Work required. Looking at the data below, state how many lines contain "Theta". No other words are wanted.

Extracted information.

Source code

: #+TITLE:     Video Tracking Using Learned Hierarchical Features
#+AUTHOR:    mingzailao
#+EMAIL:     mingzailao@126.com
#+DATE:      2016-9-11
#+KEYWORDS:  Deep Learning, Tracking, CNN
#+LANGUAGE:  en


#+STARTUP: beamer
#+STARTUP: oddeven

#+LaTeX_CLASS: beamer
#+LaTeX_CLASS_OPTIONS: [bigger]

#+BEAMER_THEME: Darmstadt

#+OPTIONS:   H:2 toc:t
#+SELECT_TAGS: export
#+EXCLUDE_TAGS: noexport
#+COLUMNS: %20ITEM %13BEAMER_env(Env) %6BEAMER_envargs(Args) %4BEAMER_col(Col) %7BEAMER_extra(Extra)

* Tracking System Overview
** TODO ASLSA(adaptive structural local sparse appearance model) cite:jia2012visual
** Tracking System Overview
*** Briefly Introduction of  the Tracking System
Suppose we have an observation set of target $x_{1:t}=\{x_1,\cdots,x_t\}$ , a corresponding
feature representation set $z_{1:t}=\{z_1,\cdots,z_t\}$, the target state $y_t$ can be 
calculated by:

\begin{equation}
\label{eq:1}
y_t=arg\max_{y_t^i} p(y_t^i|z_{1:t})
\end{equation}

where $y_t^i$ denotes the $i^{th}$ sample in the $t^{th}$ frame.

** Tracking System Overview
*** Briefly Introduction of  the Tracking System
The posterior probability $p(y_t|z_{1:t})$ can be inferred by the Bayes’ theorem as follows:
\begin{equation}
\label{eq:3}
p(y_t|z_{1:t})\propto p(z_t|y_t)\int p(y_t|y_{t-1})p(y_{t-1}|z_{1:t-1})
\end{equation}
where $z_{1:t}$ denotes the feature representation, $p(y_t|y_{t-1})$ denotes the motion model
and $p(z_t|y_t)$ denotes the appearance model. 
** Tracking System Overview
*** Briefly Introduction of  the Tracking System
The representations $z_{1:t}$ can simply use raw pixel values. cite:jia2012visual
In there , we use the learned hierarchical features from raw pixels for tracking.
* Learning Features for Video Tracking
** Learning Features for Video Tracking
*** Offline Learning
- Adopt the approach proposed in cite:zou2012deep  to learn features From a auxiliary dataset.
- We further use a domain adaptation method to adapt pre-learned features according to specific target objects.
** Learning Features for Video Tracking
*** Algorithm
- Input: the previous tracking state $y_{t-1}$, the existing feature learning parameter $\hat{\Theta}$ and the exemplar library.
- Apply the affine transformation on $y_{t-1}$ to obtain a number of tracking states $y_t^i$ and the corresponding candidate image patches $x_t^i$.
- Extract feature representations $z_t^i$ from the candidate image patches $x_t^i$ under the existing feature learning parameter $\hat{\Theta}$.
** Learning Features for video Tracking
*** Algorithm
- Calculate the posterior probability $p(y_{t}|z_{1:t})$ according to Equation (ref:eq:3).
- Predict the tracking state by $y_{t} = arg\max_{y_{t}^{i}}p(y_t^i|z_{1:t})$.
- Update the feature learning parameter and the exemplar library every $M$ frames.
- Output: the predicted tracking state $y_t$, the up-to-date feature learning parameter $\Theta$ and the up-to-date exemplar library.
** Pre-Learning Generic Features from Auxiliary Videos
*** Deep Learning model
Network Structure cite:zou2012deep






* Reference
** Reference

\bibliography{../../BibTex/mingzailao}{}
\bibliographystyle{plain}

Result of this task. 3